Vieles deutet darauf hin, dass Orkins Labor damit den perfekten Schnitt gefunden hatte – also einen, der nicht so einfach verbessert werden kann. Sein Arbeitgeber, das Boston Children's Hospital, ließ die Entdeckungen patentieren. CRISPR Therapeutics und Vertex erwarben die Nutzungsrechte daran. Sie werden wahrscheinlich auch Lizenzgebühren zahlen, wenn die Behandlung auf den Markt kommt. Orkin vermutet, dass die Unternehmen zunächst versucht hatten, selbst eine Alternative zu entwickeln – also einen anderen, nahe gelegenen Schnitt – aber letztlich keinen Erfolg hatten. "Das Ganze gehört uns."

Die Umsetzung dieses Glücksfalls in eine reale Gentech-Behandlung war die größere, komplexere Aufgabe und sie war nicht billig. Nach Angaben von Solt DB, einem Finanzanalysten für Biotech-Unternehmen, zeigen Finanzberichte von CRISPR Therapeutics, dass die Herstellung der Behandlung, die Rekrutierung von Krankenhäusern und die Erprobung an etwa 90 Personen in einer Studie bisher mehr als eine Milliarde Dollar gekostet haben.

Das ist eine sehr große Investition in ein Produkt. Zum Vergleich: Es ist mehr als das Doppelte dessen, was Tesla vor der Markteinführung seines ersten Elektroautos, den Roadster, ausgegeben hat. Allerdings könnte auch die Rendite hoch sein. Nachdem die FDA die Behandlung genehmigt hat, will Vertex bald einen Preis bekannt geben. Spekulationen zufolge könnte die Behandlung bis zu drei Millionen Dollar kosten, wobei die Krankenhausaufenthalte nicht eingerechnet sind.

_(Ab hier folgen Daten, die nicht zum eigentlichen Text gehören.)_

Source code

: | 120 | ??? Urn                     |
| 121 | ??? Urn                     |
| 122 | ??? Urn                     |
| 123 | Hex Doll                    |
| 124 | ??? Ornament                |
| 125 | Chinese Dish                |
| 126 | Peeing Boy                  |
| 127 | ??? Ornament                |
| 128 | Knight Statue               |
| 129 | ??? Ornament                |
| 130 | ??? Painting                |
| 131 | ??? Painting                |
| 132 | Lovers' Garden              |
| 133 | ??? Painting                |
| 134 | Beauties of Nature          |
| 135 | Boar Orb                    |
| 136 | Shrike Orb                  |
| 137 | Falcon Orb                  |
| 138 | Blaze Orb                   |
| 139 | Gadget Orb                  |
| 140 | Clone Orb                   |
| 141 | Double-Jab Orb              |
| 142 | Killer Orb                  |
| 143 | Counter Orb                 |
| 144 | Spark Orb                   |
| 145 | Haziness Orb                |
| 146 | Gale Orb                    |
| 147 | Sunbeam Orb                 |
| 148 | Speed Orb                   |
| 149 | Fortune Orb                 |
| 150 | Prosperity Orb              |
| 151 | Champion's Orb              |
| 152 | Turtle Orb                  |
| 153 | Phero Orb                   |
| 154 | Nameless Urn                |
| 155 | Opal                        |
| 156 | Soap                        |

Orkin ist bereit, den Unternehmen für ihre rasche Entwicklung des Heilmittels Anerkennung zu zollen. Schließlich haben sie gerade mal acht Jahre gebraucht. Dabei hat allerdings viel geholfen, dass sie den perfekten Schnitt hatten. "Für mich war die gesamte Entdeckung 2015 abgeschlossen. Wir haben festgelegt, wie es geht, und dann ging es um die Umsetzung", sagt er. "Aber die Unternehmen haben alles perfekt umgesetzt, und das machen nicht alle."